For a long time Peter sat perfectly still, trying to puzzle out how Old Mr. Toad had disappeared, but the more he puzzled over it, the more impossible it seemed. And yet Old Mr. Toad had disappeared. Suddenly Peter gave a frightened scream and jumped higher than he ever had jumped before in all his life. A voice, the voice of Old Mr. Toad himself, had said, "Well, now are you satisfied?" Do you wonder that he was frightened? When he turned to look, there sat Old Mr. Toad right where he himself had been sitting a moment before. Peter rubbed his eyes and stared very foolishly.
"Wh-wh-where did you come from?" he stammered at last.
Old Mr. Toad grinned. "I'll show you," said he. And right while Peter was looking at him, he began to sink down into the ground until only the top of his head could be seen. Then that disappeared. Old Mr.
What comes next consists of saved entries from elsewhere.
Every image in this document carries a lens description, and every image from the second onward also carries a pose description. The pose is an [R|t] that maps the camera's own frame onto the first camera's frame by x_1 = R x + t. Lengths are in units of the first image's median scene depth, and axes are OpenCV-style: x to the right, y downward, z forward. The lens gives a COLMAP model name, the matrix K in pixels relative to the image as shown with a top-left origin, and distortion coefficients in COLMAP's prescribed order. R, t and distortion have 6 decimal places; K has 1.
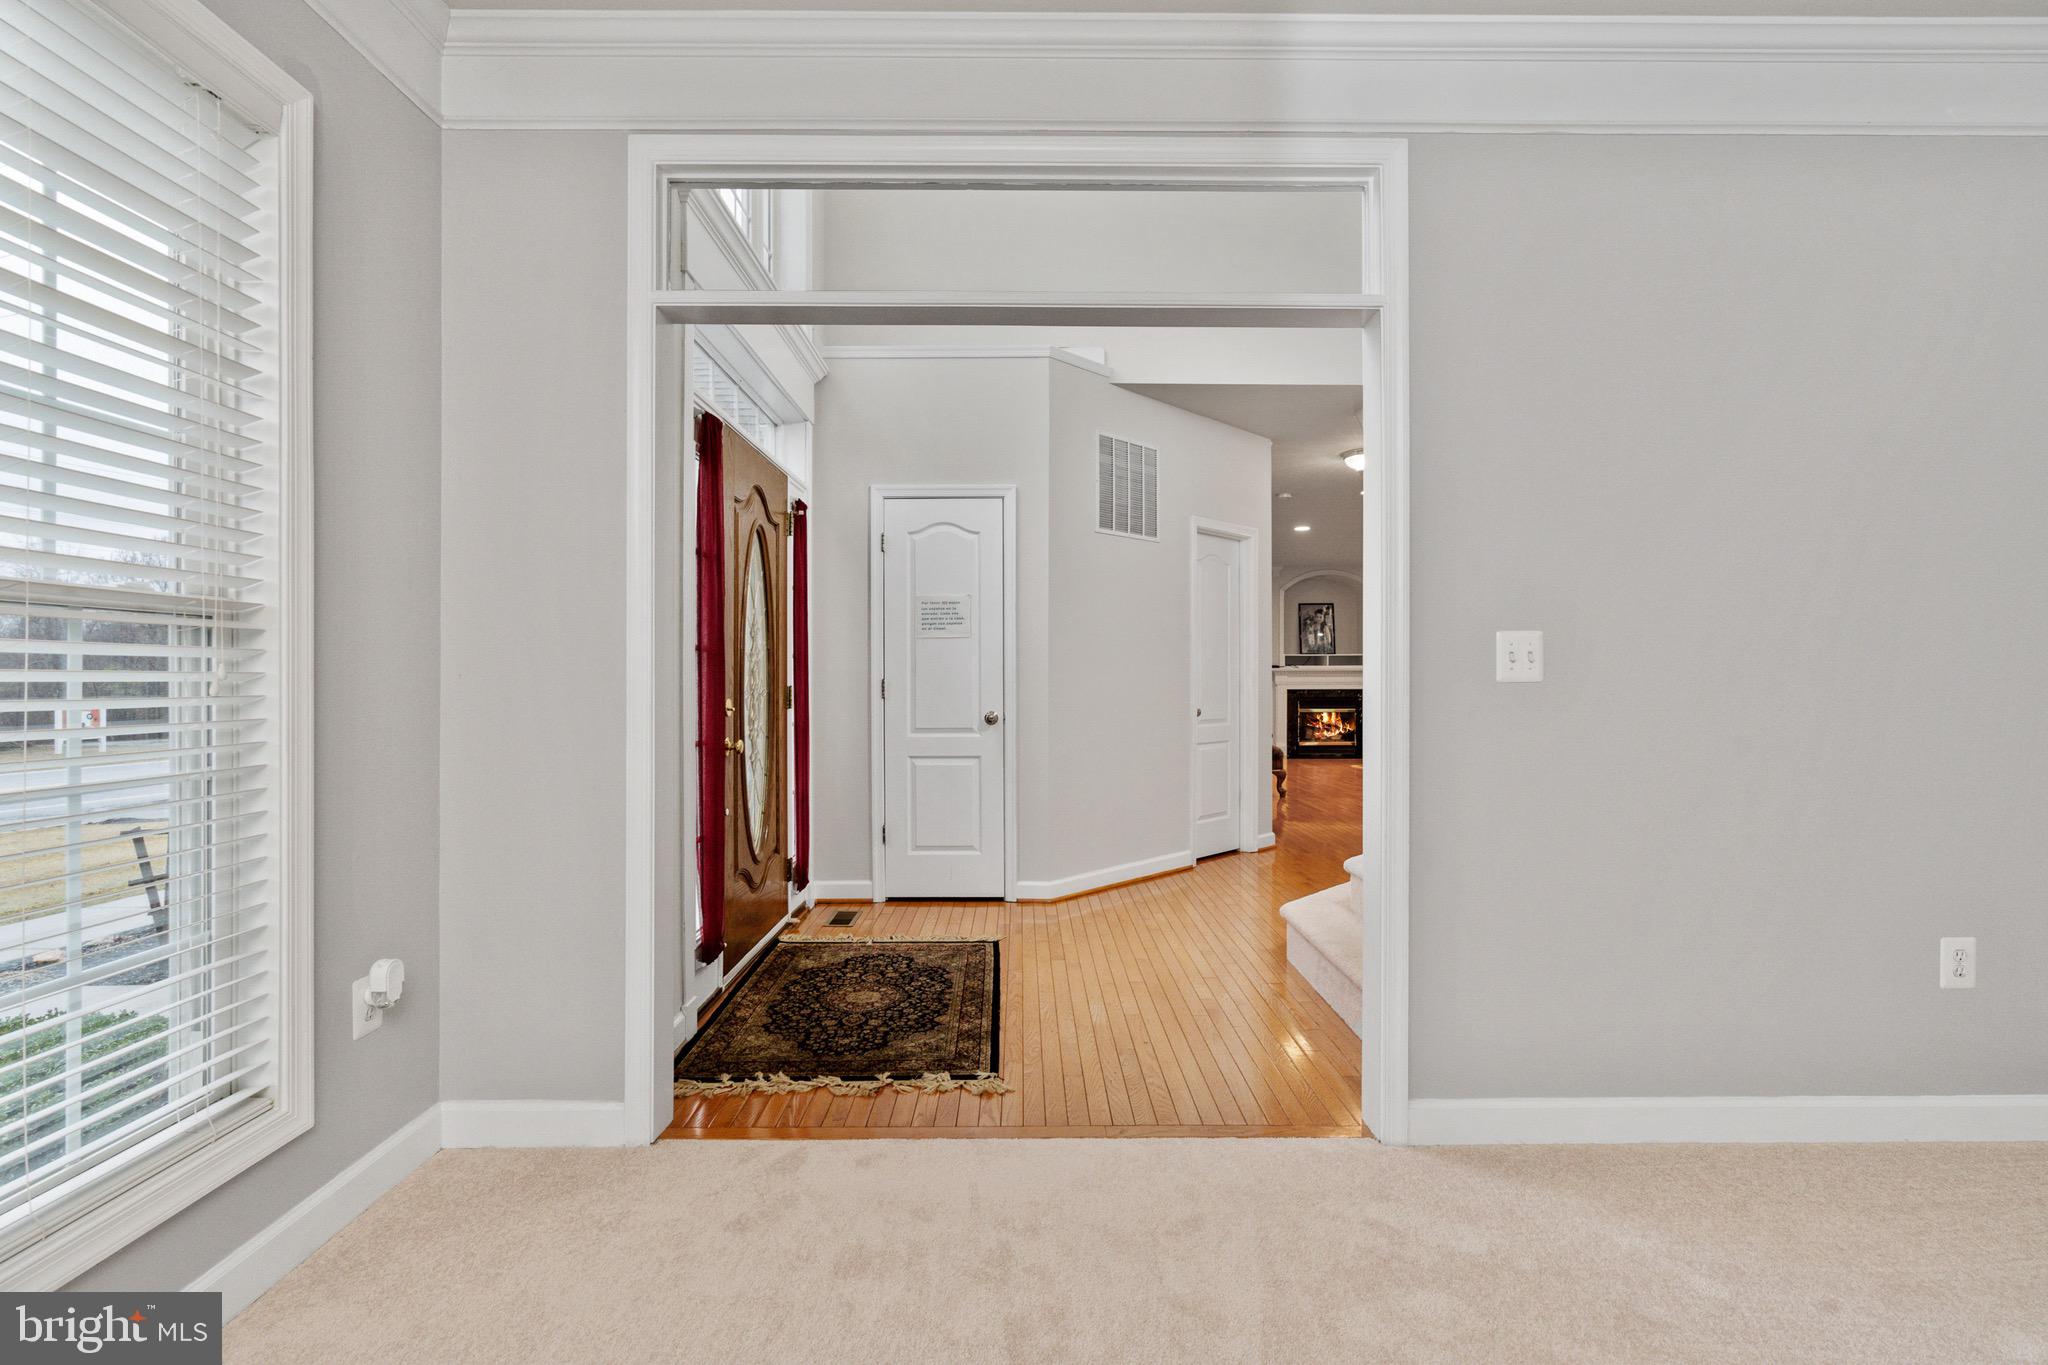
lens RADIAL K [[930.8, 0, 1025.7], [0, 930.8, 657.2], [0, 0, 1]] dist [-0.000440, 0.000028]
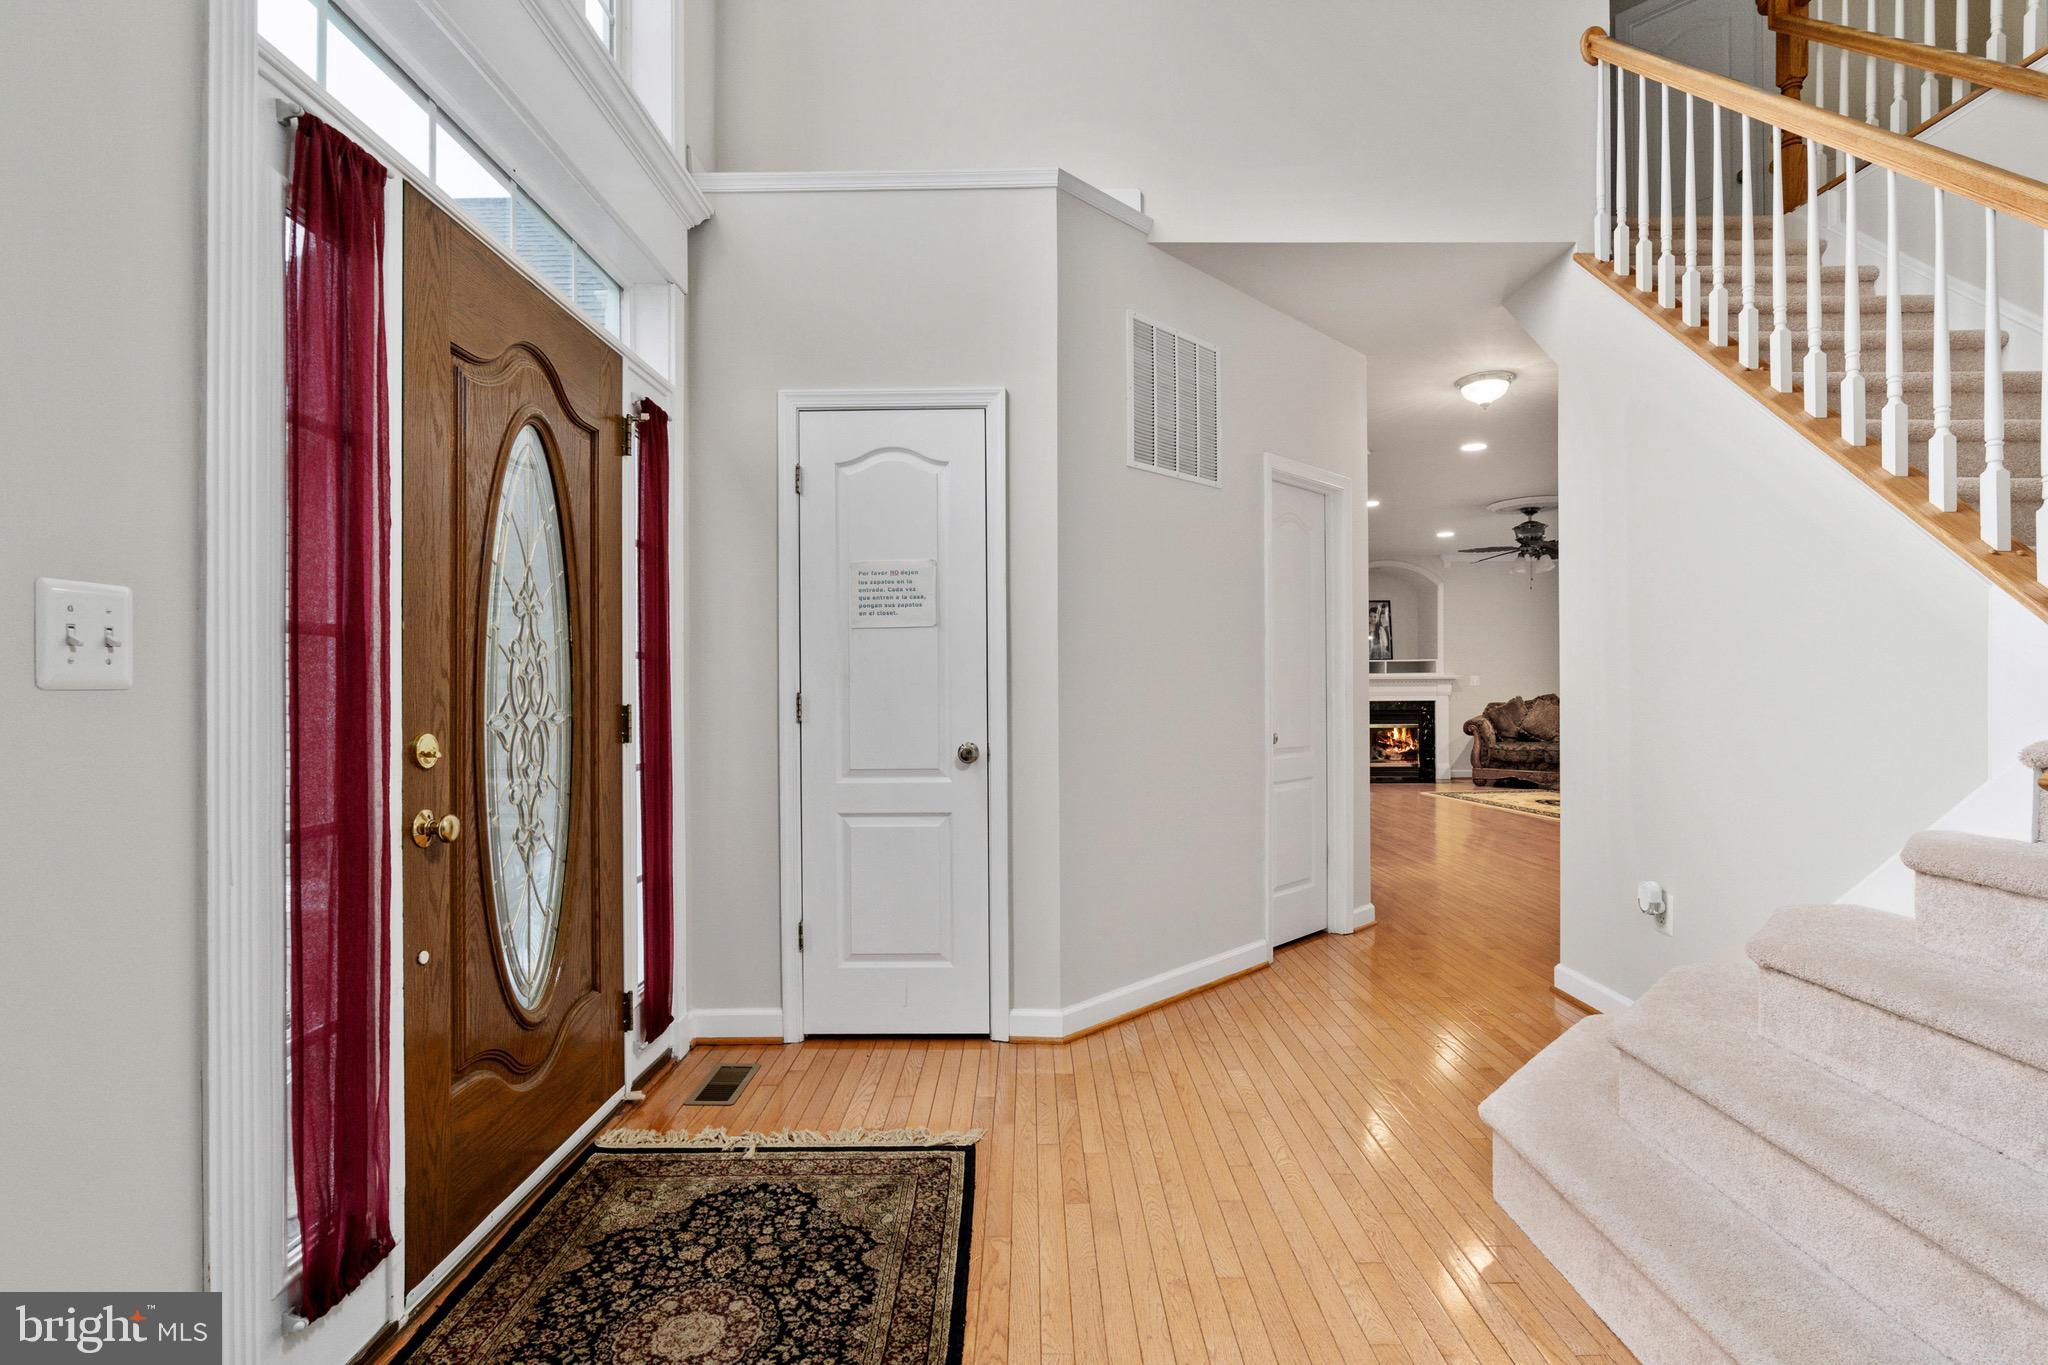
lens RADIAL K [[957.7, 0, 1021.2], [0, 957.7, 682.5], [0, 0, 1]] dist [0.000595, 0.000078]
pose [[0.999929, -0.003598, -0.011401, 0.007546], [0.003781, 0.999864, 0.016052, 0.006808], [0.011341, -0.016094, 0.999806, 0.373517]]
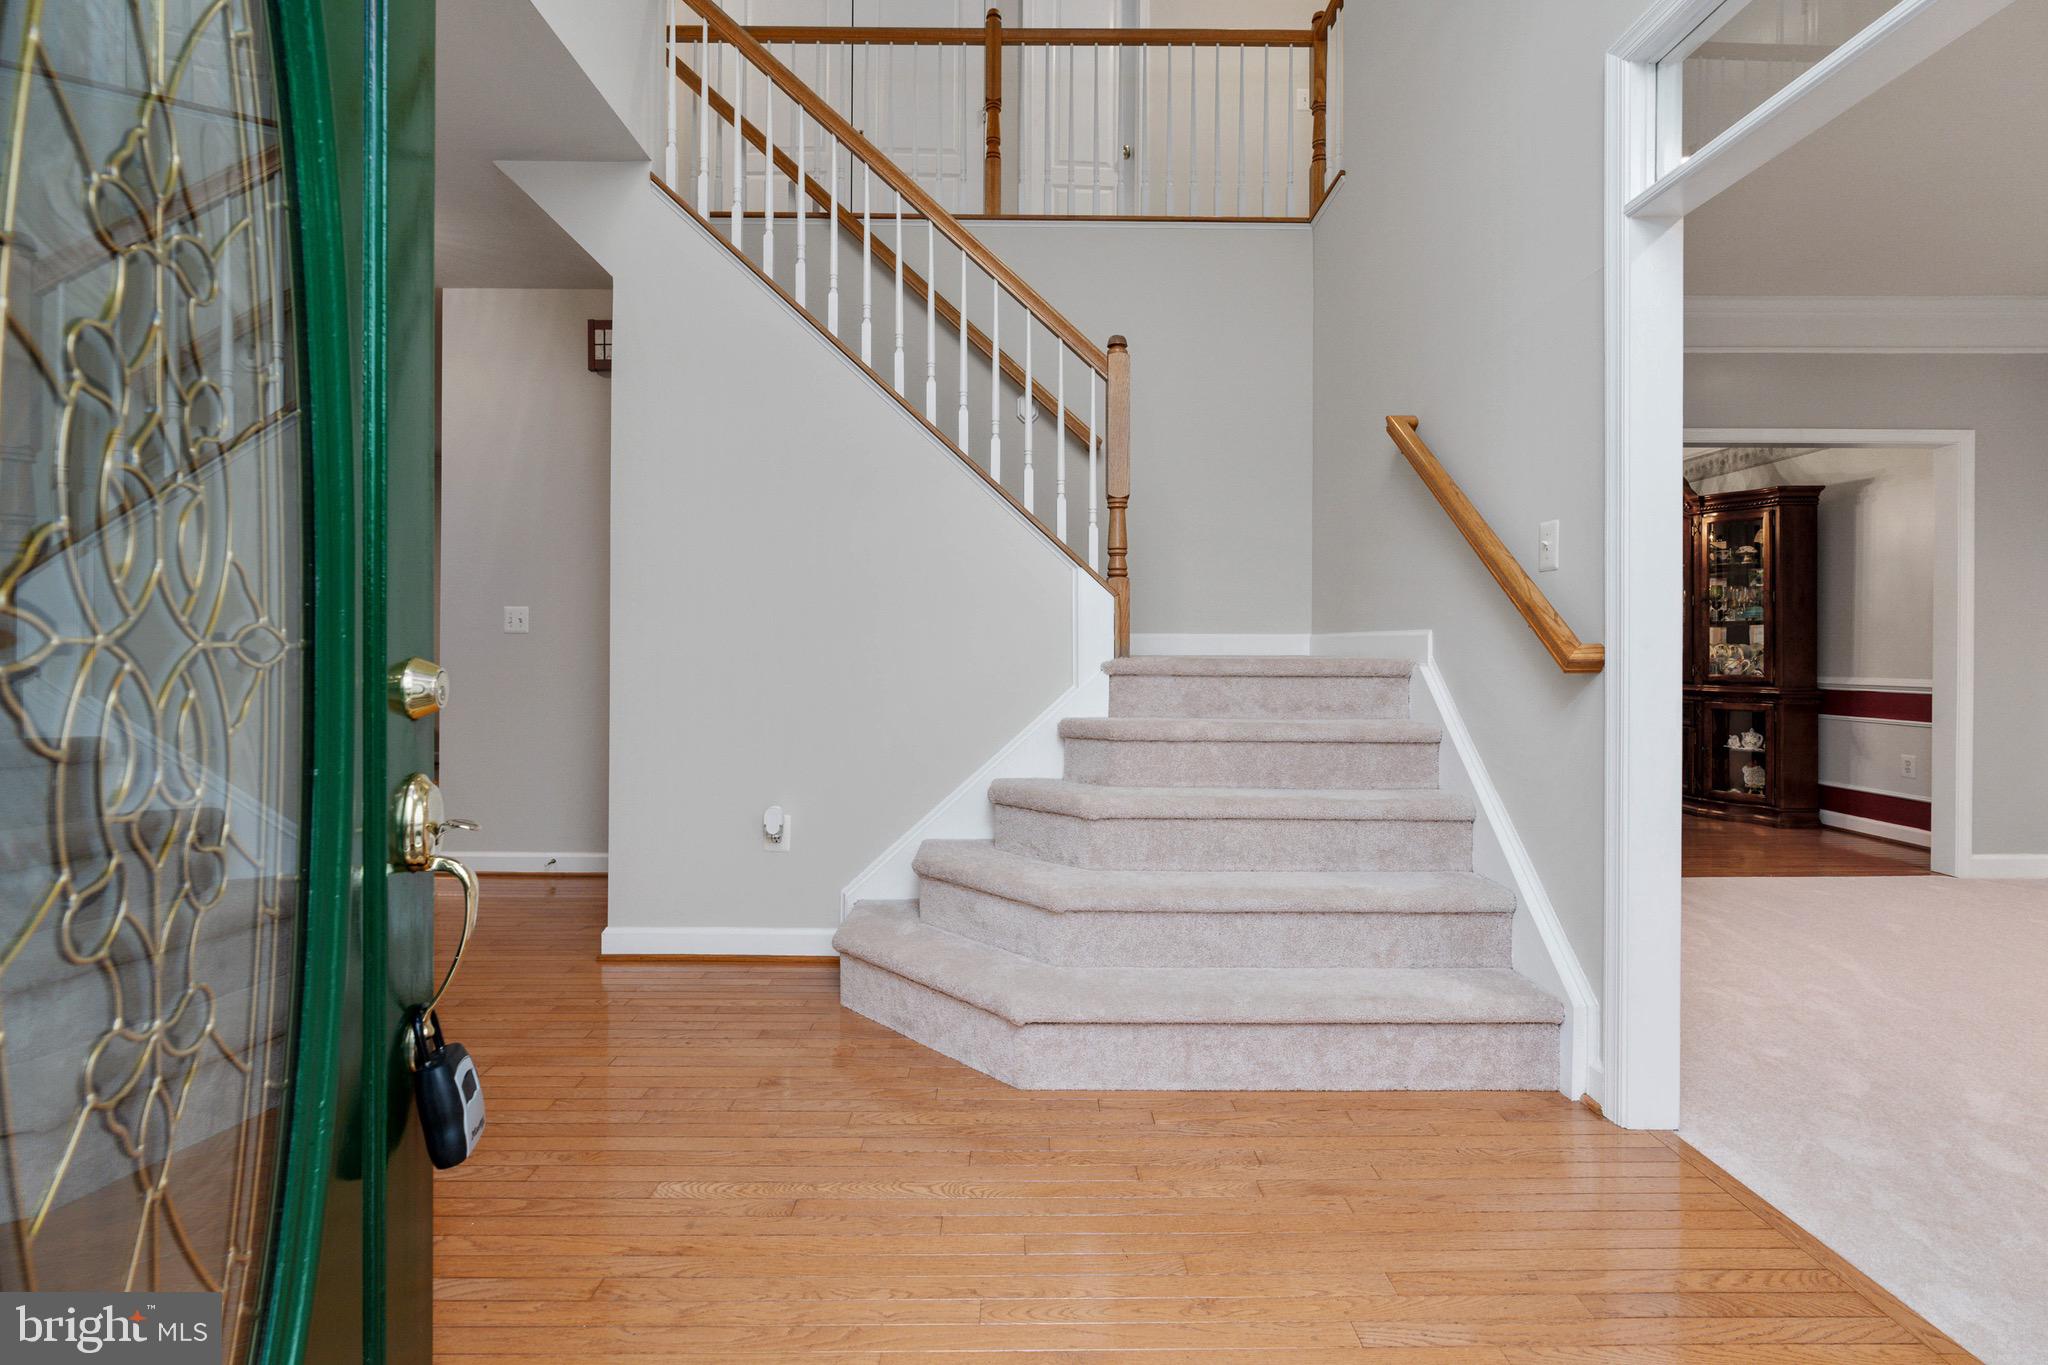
lens RADIAL K [[930.8, 0, 1025.7], [0, 930.8, 657.2], [0, 0, 1]] dist [-0.000440, 0.000028]
pose [[-0.001528, -0.003660, 0.999992, -0.265364], [-0.024359, 0.999697, 0.003621, 0.037853], [-0.999702, -0.024353, -0.001616, 0.855724]]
Toad had gone down, and the sand had fallen right back over him. Peter just had to rub his eyes again. He had to! Then, to make sure, he began to dig away the sand where Old Mr. Toad had been sitting. In a minute he felt Old Mr. Toad, who at once came out again.
Old Mr. Toad's beautiful eyes twinkled more than ever. "I guess we are even now, Peter," said he.
Peter nodded. "More than that, Mr. Toad. I think you have a little the best of it," he replied. "Now won't you tell me how you did it?"
Old Mr. Toad held up one of his stout hind feet, and on it was a kind of spur. "There's another just like that on the other foot," said he, "and I use them to dig with. You go into a hole headfirst, but I go in the other way. I make my hole in soft earth and back into it at the same time, this way." He began to work his stout hind feet, and as he kicked the earth out, he backed in at the same time. When he was deep enough, the earth just fell back over him, for you see it was very loose and not packed down at all. When he once more reappeared, Peter thanked him. Then he asked one more question.
"Is that the way you go into winter quarters?"
Old Mr. Toad nodded. "And it's the way I escape from my enemies."